Николай Кириллович капает на письмо воском. В комнате горят свечи, сидят и ходят люди. День рождения Давлата. Решили отметить здесь, а где еще? На Давлате вязаная безрукавка цвета бутылочного стекла. Женщины сбились на кухне, оттуда тянет газом и теплом. За окном темнеет, Николай Кириллович открывает, дышит сыростью, снова закрывает.

– Оставьте открытым, дружище, – подходит сутулый пианист Игорь Филяев и закуривает. – Не курите? А я маленько покайфую.

Филяев с Украины, говорит с акцентом. Всех называет «дружище». Способности, которыми обладал в юности, ушли вместе с юностью. Остались две семьи, сутулость и сухая барабанная техника. Играя, подпрыгивает на стуле; прозвище – «лихой наездник».

В ванной шумит вода. Жанна купает своего старшего: у них во всем микрорайоне отключили воду. Сама она уже вымылась и успела повертеться на кухне с полотенцем на голове.
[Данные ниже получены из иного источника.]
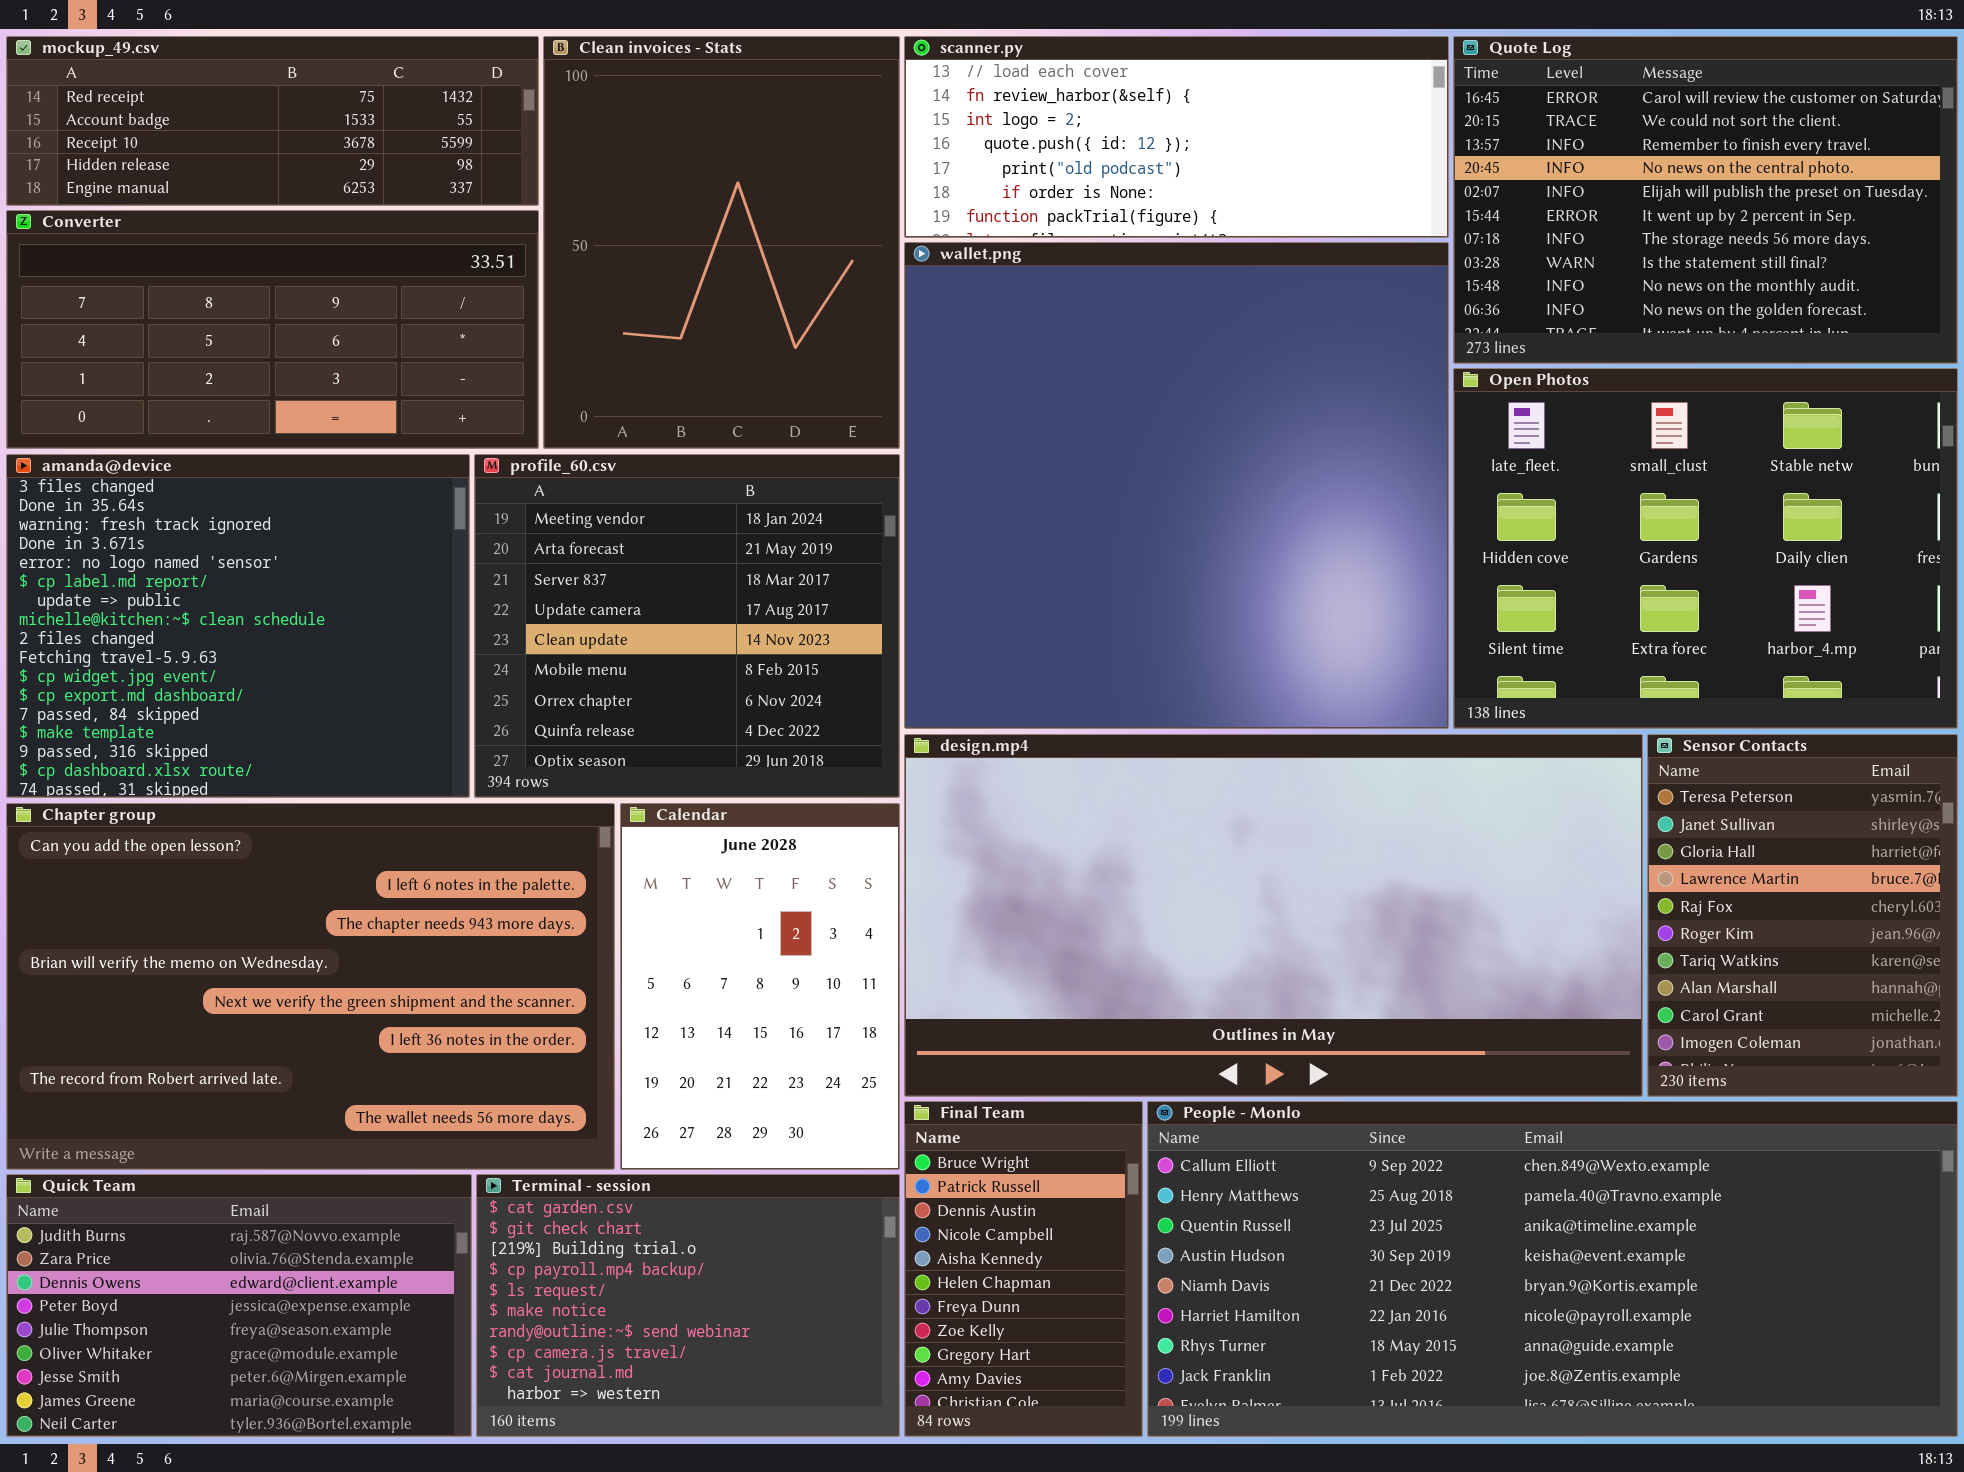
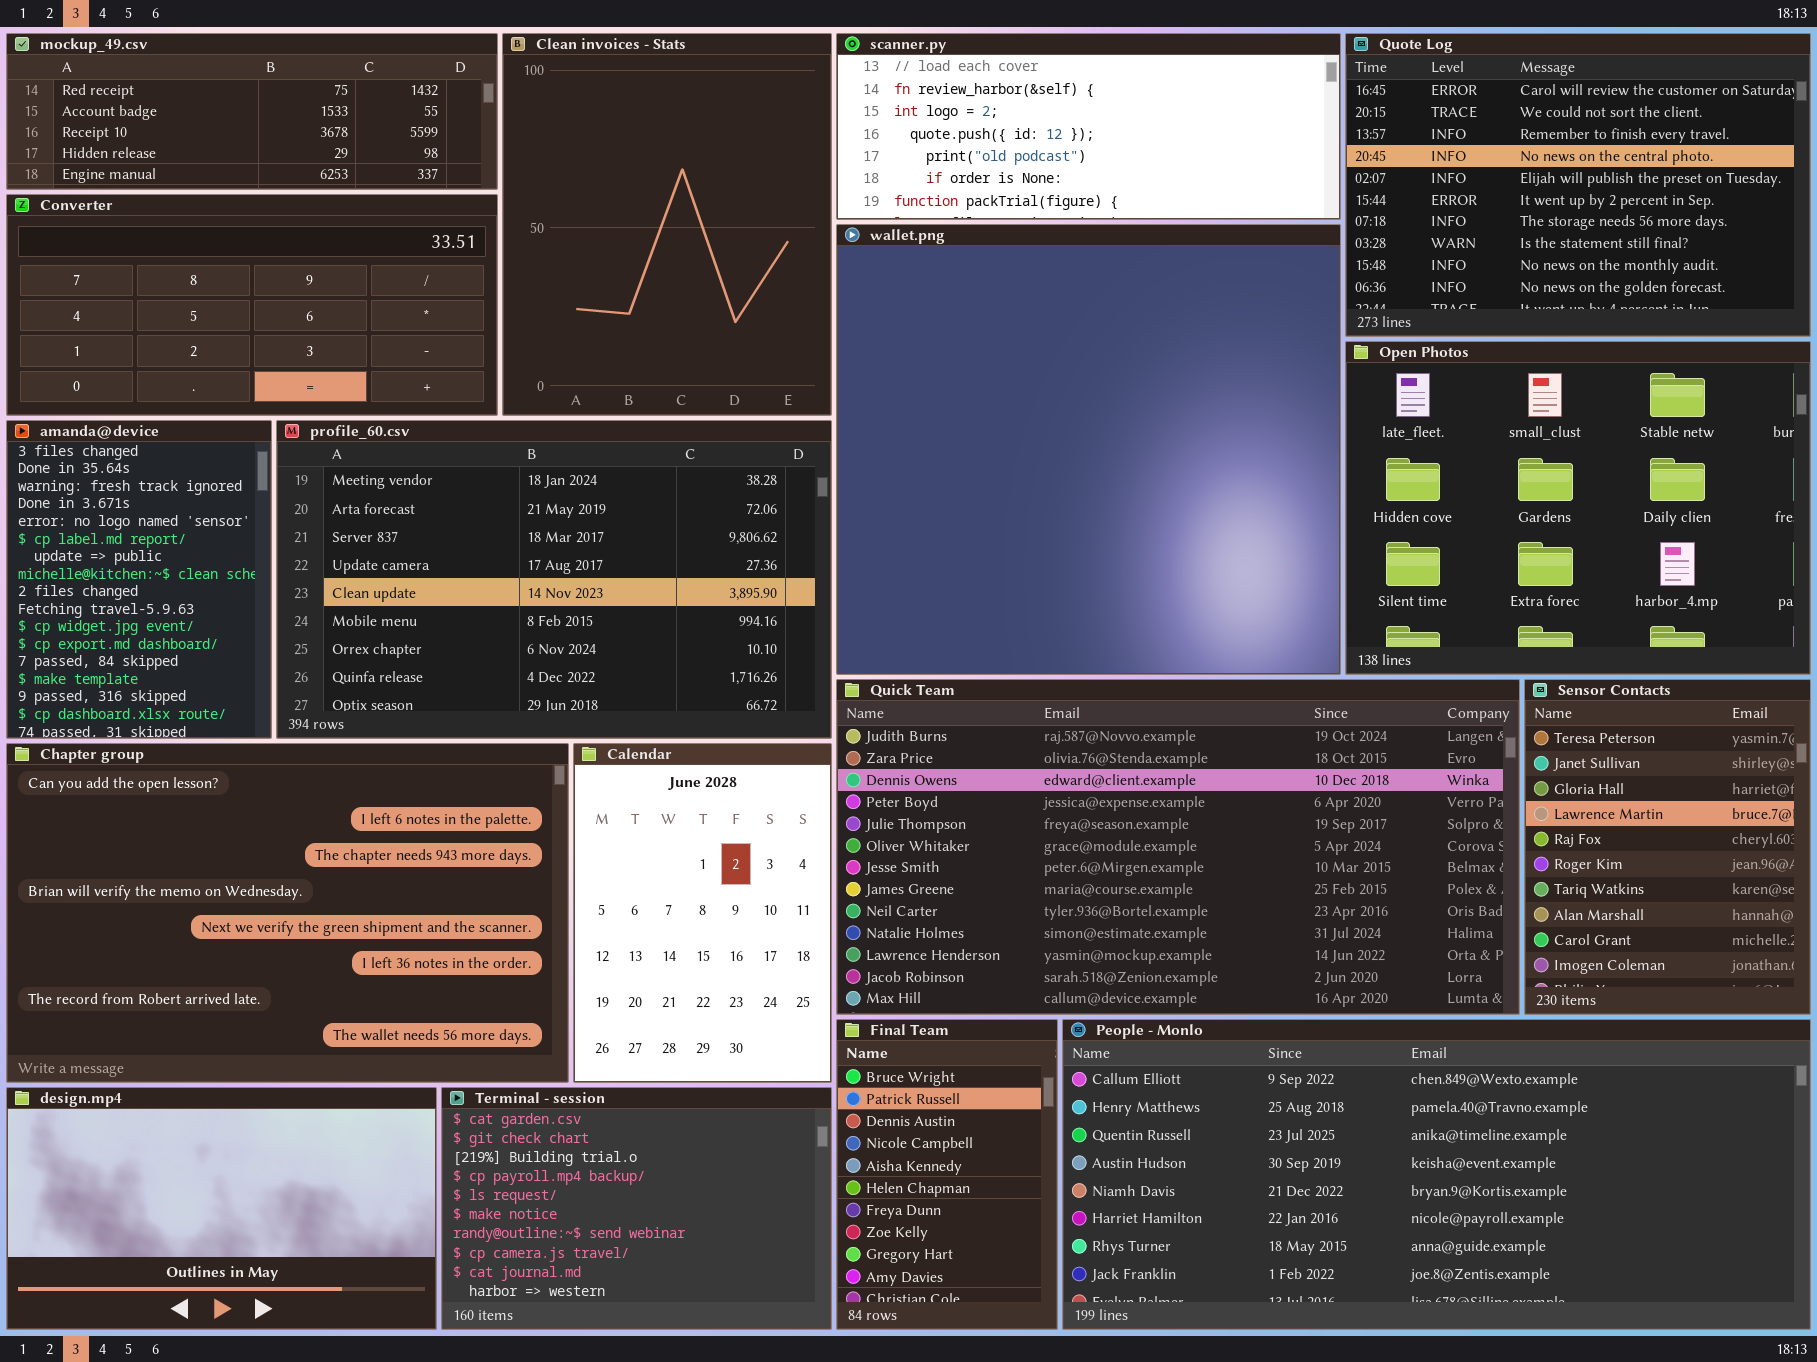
amanda@device: [6,454,470,798] -> [6,420,272,739], resized
profile_60.csv: [474,454,900,798] -> [276,420,832,739], resized
design.mp4: [904,734,1643,1097] -> [6,1087,437,1330], moved, resized
Quick Team: [6,1174,472,1437] -> [836,679,1520,1015], moved, resized

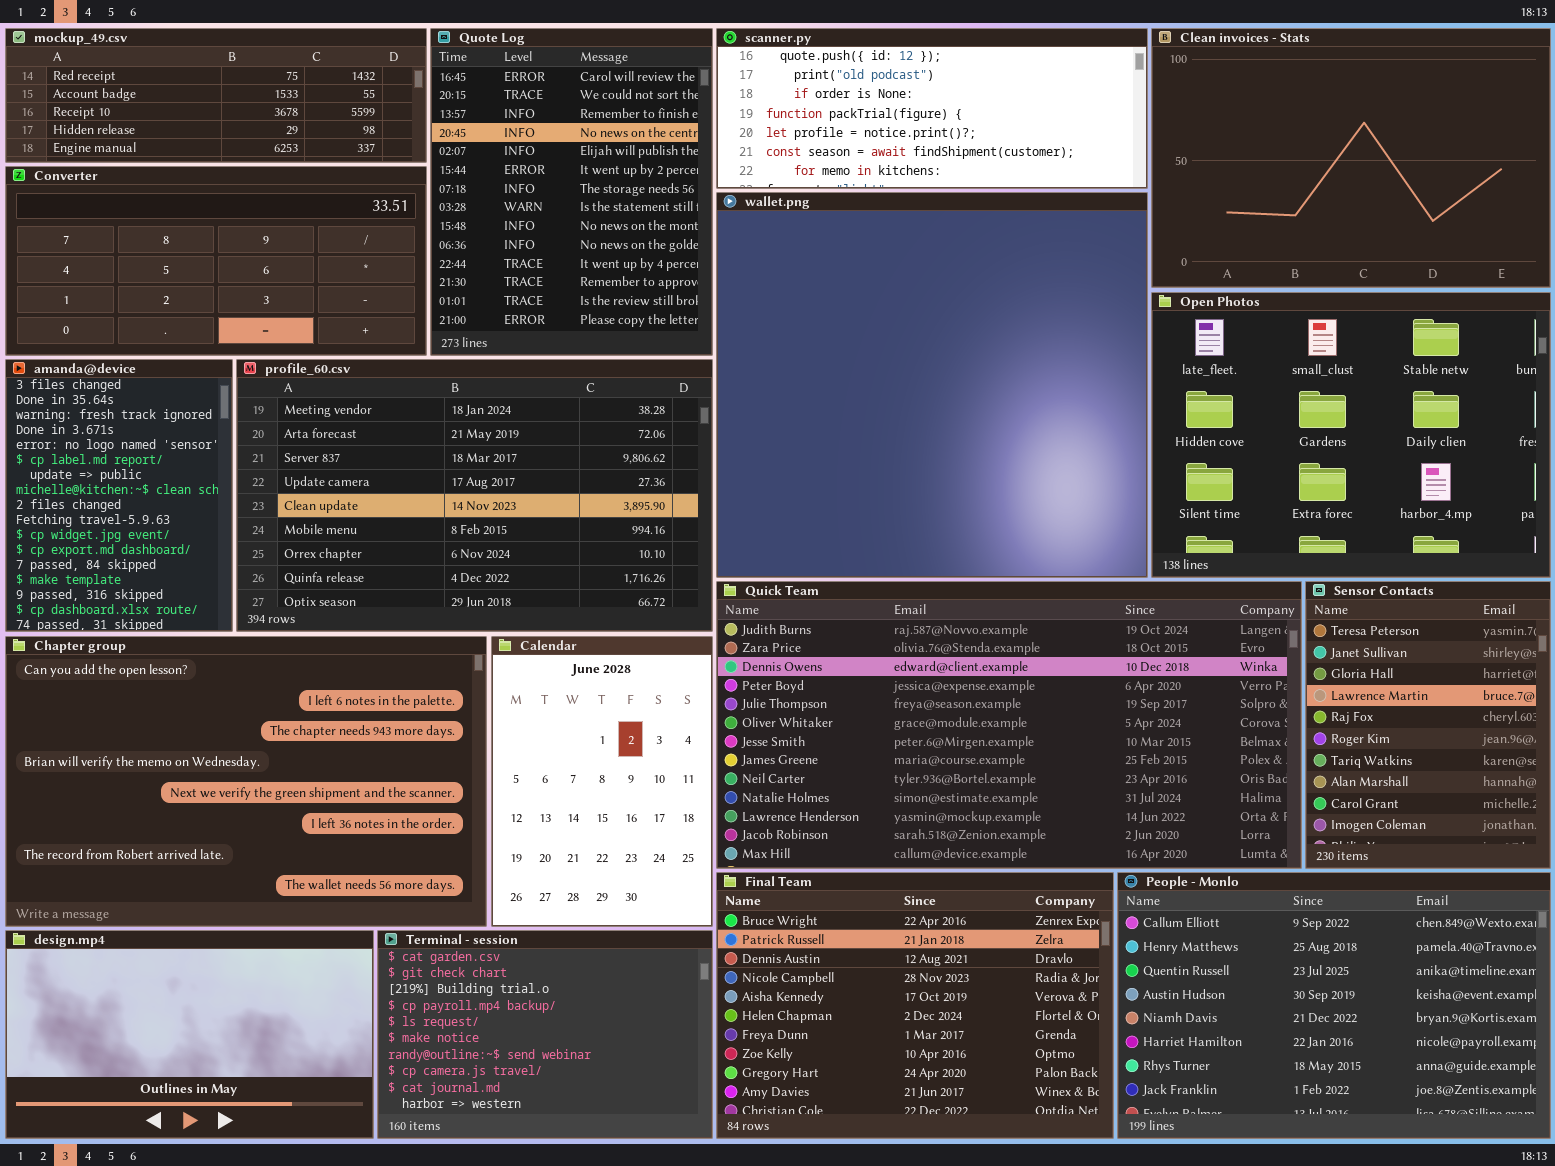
Clean invoices - Stats: [502,33,832,416] -> [1151,28,1551,288], moved, resized
scanner.py: [836,33,1341,220] -> [716,28,1148,189], scrolled down 3 rows
Quote Log: [1345,33,1811,337] -> [430,28,713,356], moved, resized
Final Team: [836,1019,1058,1330] -> [716,872,1114,1139], resized
People - Monlo: [1062,1019,1811,1330] -> [1117,872,1551,1139], resized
«Лихой наездник» остается у окна курить. Николай Кириллович складывает письмо, счищает ногтем капли воска. Из ванной выходит подросток с мокрыми волосами и запахом мыла. Следом появляется Жанна в полурасстегнутом халате.

– Еще не сели? – застегивает, борясь с пуговицей.

Николай Кириллович мотает головой. Заходит в ванную, смотрит на затянутое паром зеркало. Присаживается на край, включает воду. Заглядывает Давлат:

– К дастархану!

Давлат достает из кармана гребешок, протирает зеркало. Мочит гребешок.

– Жанна порезалась, – зачесывает волосы на лоб.

– Сильно?

– Нет. Идемте за стол. Хуршида старалась.

Хуршида – та самая знаменитая племянница, которую нужно устроить в Музтеатр, такова воля дяди. Что умеет делать? Все умеет. Еще и петь умеет. Николай Кириллович выходит в коридор с мокрыми руками. Судя по разговорам из кухни, пирог не хочет подниматься, слабый газ. Над пирогом колдует Хуршида.

– Давайте садиться!

Николай Кириллович прислоняет лоб к притолоке. Может, просто «творческий токсикоз», как это называет Бежак?

* * *

Гости поздравляли Давлата, ели и уходили. Хуршида села рядом с Николаем Кирилловичем. Пирог удался на славу. Свечи догорали, одна упала в салат.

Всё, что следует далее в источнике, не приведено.